• **TASK GOAL**
In the multitenancy discussion, rewrite the passage from "This probably doesn't" to "those services differ.", swapping "fuzzy" for "blurry".

+++ EXTRACTED TEXT

Basically, the restriction that schemas not be used in portable cloud
apps is
enough, I think, for cloud applications. Any additional requirements or
relaxations
are cloud specific.

> (B) The Application Specifies the Multitenancy Storage Mapping Strategy
>
> An alternative approach is that the application specifies the required
> (or preferred) multitenancy storage mapping strategy in the
> persistence.xml.

This is a preferable approach, and even though it may not be *necessary*
for
cloud deployment, it would be nice to have these options so the provider
can do
some checking at deployment time rather than the app failing at runtime.
It would also provide a standard way of configuring for striping in SaaS
apps.

> For example, a multitenant application that is designed with the
> intention that separate databases be used might indicate this in the
> persistence.xml as multitenancy = SEPARATE_DATABASE.

In general I don't think they would even need to specify this, since
this is what
we already assume, isn't it?

> An application that is designed with the intention that databases may
> be shared by partitioning at the database schema level might indicate
> this in the persistence.xml as multitenancy = SHARED_DATABASE. [A
> portable application that specifies this strategy should not specify
> schema or catalog names, as it might otherwise fail to deploy or fail
> to initialize.]

This probably doesn't matter, but although I find the terminology easy to
understand, from a PaaS user perspective the line between 1 and 2 might
be a little fuzzy because most of the cloud providers have some kind of
"database service", but the capabilities of those services differ.
In some cases one can create db instances and schemas (SEPARATE DB), yet
and in other cases the tenant "database" is just a place to store data,
with a
default schema and no ability to create a new one (SHARED DB).

> An application that is designed with the intention that tables be
> shared might indicate this in the persistence.xml as multitenancy =
> SHARED_SCHEMA. An app that uses explicit multitenant mapping metadata
> would be expected to specify this.

++++++
+++ SOURCE INFORMATION

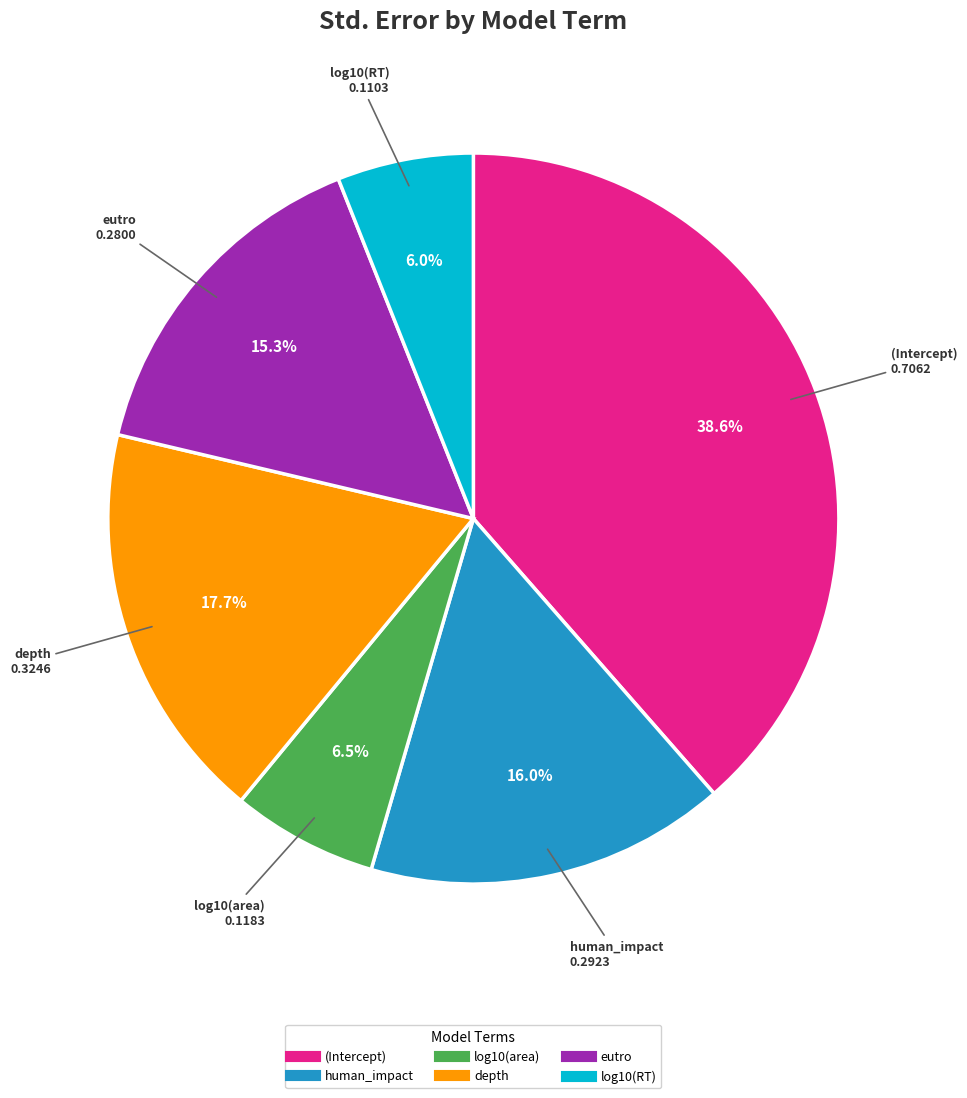

The log10(RT) slice represents 17% of the pie. True or false?

False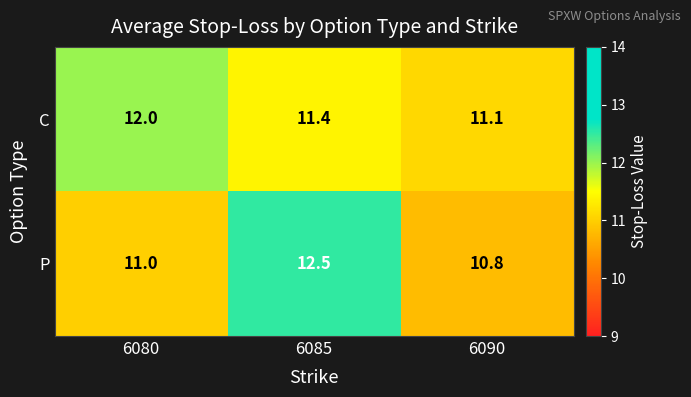

What is the total value across all series at 6090?

21.9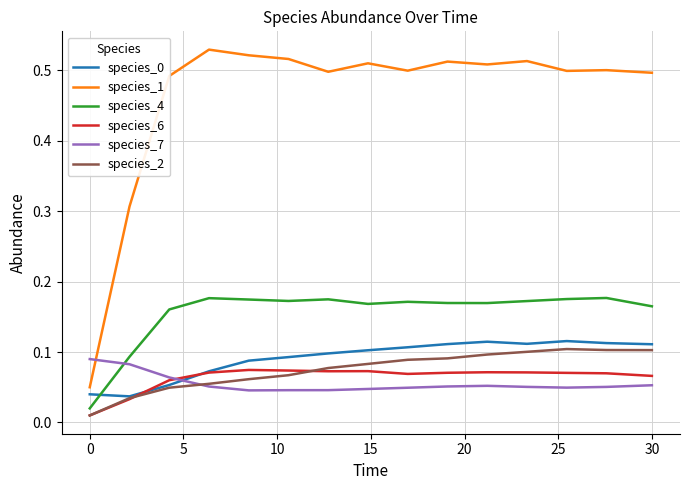

True or false: species_1 and species_4 cross at least once.

False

++++++

• **EXPECTED OUTPUT**
This probably doesn't matter, but although I find the terminology easy to
understand, from a PaaS user perspective the line between 1 and 2 might
be a little blurry because most of the cloud providers have some kind of
"database service", but the capabilities of those services differ.